In common with the rest of society, Nugent had to pivot quickly in early 2020 when the pandemic struck. However, a catastrophic event in 2019 ended up giving Normandie and her team an advantage when the world suddenly changed.
She explained: “One of our values here is that we always try to find the ‘gift’ in any challenge. In 2019 we fell victim to a cyber attack. We didn’t lose all of our info but it was scrambled and, for a time, we could not access any of it.
“This prompted new investment in technology. We moved to a cloud-based system and we started using a task management app. It means that when COVID struck we were already prepared for staff that could work remotely to take their laptops home and continue working.
“Investing in technology has transformed how we work and significantly increased our levels of productivity. We found efficiencies through cutting out duplication and producing better quality of data. Rather than updating people in meetings, we were able to communicate more directly.”
Many charities suffered from a sharp downturn in donations and fundraising activity during the pandemic but only around 5% of Nugent’s annual income of around £17m comes from direct donations. 95% of its income is via contracts with local authorities, health agencies or the NHS.
Nevertheless, Normandie says that in recent years the organisation has taken steps to ensure it takes a more “prudent” approach to how it spends its money. She explained: “We are a charity; we don’t make a profit and we are here to serve the community.
“But at the same time, we want to make sure we use that money well and that we ensure that we make the best use of the resources that we have.”
In the last couple of years Nugent has launched and refreshed its ‘Being Outstanding’’ strategic plan which, in Normandie’s words, “aims to ensure that everything we do is outstanding”.
She added: “We have to strive to be outstanding because the people who work here and the people we serve deserve nothing less. And that has to be part of everything we do from painting the walls to how we welcome people when they come through the door. If you tweak everything by just 1% it makes a huge difference across the board.”
When an organisation looks to change both processes and culture, buy-in from its team is critical to the success of that change. And Normandie says Nugent’s staff and volunteers are fully on board with how the charity has evolved.
In fact she describes the staff as the “heroes” of Nugent. She said: “We cover a whole range of areas and I depend on a team of managers who are absolutely the experts in their fields. They know their sectors inside-out and that experience and expertise is invaluable.
“During the pandemic all of our staff went above and beyond to ensure we maintained a high level of service. Adapting to the constantly changing rules and protocols during COVID was a challenge for most organisations.
“For us it was an even bigger challenge because we had different rules for each of our service areas. And we met that challenge. All of our services are now rated as good or outstanding.”
However, also in common with many other employees, staff recruitment and retention is becoming an increasing challenge for Nugent. Normandie explained: “We have staff who also have to survive in the cost-of-living crisis. They need to be properly paid and we make sure we do that.

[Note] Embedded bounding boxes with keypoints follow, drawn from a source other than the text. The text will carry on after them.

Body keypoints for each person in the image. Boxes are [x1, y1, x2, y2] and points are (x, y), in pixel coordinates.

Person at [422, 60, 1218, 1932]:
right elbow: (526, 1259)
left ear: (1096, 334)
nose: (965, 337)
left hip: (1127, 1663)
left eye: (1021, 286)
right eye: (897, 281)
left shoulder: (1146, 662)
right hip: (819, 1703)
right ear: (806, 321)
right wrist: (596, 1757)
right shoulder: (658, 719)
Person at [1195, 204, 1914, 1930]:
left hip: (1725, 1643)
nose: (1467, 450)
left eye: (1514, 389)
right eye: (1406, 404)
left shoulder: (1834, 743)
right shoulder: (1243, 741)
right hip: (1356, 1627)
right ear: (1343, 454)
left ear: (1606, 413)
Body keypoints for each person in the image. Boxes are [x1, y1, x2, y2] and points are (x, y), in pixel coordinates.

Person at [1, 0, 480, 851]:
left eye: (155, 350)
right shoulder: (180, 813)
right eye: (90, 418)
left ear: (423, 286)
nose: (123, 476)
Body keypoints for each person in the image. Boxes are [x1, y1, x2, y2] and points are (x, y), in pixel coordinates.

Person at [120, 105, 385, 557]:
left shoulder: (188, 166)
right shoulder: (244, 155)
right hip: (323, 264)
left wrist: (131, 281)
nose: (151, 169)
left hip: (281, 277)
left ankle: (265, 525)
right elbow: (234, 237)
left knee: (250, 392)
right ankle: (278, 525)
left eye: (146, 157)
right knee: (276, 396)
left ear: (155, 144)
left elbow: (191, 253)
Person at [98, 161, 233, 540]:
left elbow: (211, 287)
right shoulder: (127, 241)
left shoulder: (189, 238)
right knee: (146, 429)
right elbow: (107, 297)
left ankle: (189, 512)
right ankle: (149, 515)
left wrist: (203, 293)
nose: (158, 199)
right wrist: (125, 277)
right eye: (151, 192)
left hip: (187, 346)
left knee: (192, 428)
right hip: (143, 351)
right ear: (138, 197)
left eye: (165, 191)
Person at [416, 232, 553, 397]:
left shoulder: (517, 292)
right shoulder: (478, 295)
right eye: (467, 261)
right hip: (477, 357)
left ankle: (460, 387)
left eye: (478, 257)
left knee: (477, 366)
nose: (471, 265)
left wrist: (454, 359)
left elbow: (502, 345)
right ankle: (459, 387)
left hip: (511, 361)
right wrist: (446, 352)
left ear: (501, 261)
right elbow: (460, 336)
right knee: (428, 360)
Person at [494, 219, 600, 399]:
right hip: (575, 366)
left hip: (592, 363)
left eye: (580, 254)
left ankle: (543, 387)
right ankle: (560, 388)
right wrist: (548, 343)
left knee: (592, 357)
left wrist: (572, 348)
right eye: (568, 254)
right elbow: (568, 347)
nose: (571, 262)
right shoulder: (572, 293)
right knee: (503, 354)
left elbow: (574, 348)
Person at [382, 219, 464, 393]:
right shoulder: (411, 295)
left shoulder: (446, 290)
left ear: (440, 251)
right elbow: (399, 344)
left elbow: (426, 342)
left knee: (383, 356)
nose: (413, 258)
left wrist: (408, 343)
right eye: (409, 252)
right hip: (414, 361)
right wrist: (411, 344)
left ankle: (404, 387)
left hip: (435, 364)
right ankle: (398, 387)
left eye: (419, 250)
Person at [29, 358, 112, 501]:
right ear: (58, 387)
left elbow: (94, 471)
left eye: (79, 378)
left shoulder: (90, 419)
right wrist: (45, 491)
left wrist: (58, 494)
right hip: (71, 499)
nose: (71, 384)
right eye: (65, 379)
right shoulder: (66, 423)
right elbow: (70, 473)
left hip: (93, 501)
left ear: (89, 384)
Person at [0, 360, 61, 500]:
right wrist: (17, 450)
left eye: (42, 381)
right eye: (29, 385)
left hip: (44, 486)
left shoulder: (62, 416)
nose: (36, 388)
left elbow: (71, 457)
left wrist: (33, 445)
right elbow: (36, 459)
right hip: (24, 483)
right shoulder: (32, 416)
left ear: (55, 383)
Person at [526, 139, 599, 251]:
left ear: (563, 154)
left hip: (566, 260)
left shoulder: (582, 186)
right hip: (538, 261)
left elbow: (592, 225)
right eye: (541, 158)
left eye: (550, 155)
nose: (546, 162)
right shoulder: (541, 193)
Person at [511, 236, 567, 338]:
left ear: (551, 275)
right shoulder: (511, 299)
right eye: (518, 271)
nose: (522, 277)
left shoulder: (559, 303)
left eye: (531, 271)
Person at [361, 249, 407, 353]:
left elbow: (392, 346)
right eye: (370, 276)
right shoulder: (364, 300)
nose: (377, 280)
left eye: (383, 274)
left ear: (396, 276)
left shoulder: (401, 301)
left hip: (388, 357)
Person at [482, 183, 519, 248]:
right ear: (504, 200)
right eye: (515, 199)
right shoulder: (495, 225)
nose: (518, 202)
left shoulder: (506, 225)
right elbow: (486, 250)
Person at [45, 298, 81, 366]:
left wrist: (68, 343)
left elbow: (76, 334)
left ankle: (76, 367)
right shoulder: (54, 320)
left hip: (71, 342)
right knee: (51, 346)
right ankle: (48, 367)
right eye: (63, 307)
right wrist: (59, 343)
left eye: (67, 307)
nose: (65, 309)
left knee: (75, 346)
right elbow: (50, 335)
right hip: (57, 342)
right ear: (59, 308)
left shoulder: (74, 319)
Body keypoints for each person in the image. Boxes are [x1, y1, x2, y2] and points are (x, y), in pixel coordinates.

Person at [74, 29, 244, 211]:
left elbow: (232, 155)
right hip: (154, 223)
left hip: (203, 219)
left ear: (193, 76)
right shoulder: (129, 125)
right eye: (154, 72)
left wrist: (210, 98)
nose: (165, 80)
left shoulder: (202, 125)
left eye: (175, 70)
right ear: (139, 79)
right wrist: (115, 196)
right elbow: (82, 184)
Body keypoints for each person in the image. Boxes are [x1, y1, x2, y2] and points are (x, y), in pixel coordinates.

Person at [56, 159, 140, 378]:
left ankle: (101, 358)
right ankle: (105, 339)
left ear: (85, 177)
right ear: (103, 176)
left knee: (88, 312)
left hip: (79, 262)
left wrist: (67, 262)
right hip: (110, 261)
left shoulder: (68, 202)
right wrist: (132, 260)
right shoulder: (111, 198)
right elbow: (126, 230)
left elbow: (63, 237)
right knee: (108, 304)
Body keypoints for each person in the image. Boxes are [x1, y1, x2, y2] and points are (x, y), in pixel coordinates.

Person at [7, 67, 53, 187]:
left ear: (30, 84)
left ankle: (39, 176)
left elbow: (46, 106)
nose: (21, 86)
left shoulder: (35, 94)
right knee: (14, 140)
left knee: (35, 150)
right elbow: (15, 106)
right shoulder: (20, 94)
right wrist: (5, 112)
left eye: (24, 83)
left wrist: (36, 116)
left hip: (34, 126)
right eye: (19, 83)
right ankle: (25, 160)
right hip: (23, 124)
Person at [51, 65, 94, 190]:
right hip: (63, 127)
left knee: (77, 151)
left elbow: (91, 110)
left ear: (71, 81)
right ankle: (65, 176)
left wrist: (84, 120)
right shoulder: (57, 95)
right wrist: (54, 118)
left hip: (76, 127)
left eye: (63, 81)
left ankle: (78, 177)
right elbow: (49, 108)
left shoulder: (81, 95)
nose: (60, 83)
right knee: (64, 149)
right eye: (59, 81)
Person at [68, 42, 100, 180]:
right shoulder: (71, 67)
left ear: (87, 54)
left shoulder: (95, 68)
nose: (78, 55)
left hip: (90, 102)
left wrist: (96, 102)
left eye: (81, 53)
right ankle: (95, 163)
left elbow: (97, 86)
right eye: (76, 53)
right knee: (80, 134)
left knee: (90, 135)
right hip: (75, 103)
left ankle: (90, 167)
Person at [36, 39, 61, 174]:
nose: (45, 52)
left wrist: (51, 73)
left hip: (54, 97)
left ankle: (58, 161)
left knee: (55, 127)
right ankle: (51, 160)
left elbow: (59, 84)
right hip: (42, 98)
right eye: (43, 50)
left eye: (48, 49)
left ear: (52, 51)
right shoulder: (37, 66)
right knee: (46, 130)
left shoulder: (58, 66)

“But there are still staff who will leave to earn more money working for agencies. That presents a circular challenge. We struggle to recruit skilled individuals and then we end up having to hire the same people through agencies.
“Along with keeping close control of expenditure due to rising energy costs, making sure we offer the right pay and culture to recruit and retain the right staff is one of our big priorities in the coming months.
“Added to that we also need to make sure we retain a good dialogue with both local and central government and make sure they understand the true cost of social care.”